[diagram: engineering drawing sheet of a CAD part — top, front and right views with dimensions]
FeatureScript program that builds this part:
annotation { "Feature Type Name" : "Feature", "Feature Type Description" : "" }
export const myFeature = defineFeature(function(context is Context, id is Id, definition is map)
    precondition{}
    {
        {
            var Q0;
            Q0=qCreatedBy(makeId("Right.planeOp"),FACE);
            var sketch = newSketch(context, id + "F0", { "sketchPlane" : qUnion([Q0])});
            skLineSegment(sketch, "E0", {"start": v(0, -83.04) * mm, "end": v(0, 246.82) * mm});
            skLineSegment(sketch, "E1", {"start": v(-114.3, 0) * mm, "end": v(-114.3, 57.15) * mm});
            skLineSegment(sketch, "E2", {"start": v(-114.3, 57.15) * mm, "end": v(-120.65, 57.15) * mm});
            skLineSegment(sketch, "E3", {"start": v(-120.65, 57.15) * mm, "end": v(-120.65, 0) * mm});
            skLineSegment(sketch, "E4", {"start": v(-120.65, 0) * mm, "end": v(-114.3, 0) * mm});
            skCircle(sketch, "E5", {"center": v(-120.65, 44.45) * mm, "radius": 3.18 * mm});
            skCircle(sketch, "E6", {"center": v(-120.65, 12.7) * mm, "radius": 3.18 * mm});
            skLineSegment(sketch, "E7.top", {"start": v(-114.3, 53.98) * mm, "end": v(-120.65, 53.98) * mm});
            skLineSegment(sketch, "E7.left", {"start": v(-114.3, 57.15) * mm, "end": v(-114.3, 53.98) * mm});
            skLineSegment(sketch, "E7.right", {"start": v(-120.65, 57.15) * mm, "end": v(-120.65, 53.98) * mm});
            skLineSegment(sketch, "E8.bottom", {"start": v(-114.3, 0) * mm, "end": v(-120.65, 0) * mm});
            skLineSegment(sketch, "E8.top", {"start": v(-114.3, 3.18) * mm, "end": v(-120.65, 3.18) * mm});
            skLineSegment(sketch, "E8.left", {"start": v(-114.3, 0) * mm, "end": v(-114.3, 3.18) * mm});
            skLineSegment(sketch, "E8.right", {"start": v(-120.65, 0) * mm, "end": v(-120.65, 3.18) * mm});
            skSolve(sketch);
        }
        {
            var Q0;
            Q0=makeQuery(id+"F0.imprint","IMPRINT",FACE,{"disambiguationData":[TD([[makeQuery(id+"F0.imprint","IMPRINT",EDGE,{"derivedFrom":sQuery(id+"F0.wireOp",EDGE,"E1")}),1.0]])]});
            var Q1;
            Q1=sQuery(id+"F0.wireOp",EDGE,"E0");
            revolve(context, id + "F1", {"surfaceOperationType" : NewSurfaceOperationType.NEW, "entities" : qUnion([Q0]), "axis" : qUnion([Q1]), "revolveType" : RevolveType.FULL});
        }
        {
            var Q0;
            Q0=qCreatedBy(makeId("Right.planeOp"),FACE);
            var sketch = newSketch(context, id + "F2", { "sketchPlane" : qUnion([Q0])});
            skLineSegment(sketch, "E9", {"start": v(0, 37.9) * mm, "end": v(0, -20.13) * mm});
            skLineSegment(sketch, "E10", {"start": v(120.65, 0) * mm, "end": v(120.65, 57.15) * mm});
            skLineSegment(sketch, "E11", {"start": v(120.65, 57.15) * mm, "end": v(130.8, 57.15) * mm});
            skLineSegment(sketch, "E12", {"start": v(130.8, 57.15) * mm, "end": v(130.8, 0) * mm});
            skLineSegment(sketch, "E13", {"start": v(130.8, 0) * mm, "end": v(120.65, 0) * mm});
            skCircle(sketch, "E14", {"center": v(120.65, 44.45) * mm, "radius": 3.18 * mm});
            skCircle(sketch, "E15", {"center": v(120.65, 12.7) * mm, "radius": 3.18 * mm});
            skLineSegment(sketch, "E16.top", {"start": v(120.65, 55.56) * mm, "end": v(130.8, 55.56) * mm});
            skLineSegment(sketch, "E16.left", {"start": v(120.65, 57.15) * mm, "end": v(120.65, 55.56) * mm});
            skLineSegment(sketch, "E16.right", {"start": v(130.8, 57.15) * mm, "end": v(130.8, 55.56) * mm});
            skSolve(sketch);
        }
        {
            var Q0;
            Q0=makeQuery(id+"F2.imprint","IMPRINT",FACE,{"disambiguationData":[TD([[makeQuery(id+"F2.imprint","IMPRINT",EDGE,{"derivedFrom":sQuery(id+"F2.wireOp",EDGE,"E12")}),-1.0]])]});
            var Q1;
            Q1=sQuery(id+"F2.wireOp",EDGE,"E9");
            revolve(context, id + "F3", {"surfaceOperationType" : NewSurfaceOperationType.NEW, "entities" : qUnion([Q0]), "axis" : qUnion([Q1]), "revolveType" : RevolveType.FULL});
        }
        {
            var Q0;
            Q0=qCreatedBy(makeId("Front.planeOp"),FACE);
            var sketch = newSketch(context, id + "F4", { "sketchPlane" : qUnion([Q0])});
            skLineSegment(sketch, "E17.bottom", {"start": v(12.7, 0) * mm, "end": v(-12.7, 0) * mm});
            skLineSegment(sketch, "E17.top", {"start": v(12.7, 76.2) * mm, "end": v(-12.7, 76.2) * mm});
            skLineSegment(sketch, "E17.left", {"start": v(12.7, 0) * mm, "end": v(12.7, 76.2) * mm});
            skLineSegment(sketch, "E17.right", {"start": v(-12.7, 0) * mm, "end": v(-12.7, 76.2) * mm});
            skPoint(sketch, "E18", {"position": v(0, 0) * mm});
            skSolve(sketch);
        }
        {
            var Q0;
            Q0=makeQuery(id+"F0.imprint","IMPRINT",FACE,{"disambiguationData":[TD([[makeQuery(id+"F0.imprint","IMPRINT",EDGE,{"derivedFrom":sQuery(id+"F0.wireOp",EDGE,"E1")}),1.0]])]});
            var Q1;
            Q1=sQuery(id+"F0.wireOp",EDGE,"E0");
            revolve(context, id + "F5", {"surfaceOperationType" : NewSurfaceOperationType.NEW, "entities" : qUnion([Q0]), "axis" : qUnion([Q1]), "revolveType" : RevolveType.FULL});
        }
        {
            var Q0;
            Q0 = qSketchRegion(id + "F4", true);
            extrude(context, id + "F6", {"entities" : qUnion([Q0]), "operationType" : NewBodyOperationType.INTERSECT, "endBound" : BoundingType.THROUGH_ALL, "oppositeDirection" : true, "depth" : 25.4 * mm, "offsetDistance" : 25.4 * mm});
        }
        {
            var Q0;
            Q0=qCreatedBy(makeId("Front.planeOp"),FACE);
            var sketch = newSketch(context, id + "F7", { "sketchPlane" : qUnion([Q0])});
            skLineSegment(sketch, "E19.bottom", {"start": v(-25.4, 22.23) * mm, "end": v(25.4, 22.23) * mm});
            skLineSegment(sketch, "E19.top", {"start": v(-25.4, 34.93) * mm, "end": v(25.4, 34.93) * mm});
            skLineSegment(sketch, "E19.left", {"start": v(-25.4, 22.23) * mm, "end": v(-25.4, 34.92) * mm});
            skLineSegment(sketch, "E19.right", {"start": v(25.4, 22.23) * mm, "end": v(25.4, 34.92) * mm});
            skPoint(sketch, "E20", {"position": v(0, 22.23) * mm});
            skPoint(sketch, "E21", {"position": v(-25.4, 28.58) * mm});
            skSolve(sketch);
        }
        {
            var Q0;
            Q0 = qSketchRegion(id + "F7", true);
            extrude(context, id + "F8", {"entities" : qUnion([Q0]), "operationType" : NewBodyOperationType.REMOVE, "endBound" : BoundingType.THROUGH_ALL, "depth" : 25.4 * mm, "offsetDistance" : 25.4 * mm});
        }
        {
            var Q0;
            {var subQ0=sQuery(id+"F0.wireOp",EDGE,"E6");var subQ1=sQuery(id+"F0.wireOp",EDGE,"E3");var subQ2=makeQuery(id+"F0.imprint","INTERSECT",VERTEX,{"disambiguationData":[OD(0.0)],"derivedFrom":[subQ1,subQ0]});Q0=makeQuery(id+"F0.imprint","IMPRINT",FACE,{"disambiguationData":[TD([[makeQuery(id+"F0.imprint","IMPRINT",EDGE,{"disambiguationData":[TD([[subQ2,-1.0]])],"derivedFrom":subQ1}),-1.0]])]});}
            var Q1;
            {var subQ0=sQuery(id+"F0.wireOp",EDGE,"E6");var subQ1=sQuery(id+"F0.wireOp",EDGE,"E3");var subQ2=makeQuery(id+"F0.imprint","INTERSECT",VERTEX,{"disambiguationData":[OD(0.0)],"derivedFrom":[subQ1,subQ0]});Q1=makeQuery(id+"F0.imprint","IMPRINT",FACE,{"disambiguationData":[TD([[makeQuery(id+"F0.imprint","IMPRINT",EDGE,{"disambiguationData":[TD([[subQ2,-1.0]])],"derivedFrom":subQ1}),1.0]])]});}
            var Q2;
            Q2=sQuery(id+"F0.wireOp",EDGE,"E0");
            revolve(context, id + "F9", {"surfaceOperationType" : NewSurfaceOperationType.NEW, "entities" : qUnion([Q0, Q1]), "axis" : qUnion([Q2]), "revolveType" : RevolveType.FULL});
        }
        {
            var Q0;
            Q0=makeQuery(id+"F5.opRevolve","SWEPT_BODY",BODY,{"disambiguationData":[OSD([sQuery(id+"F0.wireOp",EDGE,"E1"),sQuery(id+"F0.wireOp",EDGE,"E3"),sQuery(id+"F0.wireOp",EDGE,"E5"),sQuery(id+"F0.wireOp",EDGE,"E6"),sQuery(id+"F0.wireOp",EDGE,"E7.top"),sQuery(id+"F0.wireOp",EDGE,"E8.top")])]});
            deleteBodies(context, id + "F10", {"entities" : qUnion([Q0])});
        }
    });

OBJECTIVE.
Pull out every line of the data that contains the string "left". Case counts.

RESPONSE TO THE EXERCISE.
            skLineSegment(sketch, "E7.left", {"start": v(-114.3, 57.15) * mm, "end": v(-114.3, 53.98) * mm});
            skLineSegment(sketch, "E8.left", {"start": v(-114.3, 0) * mm, "end": v(-114.3, 3.18) * mm});
            skLineSegment(sketch, "E16.left", {"start": v(120.65, 57.15) * mm, "end": v(120.65, 55.56) * mm});
            skLineSegment(sketch, "E17.left", {"start": v(12.7, 0) * mm, "end": v(12.7, 76.2) * mm});
            skLineSegment(sketch, "E19.left", {"start": v(-25.4, 22.23) * mm, "end": v(-25.4, 34.92) * mm});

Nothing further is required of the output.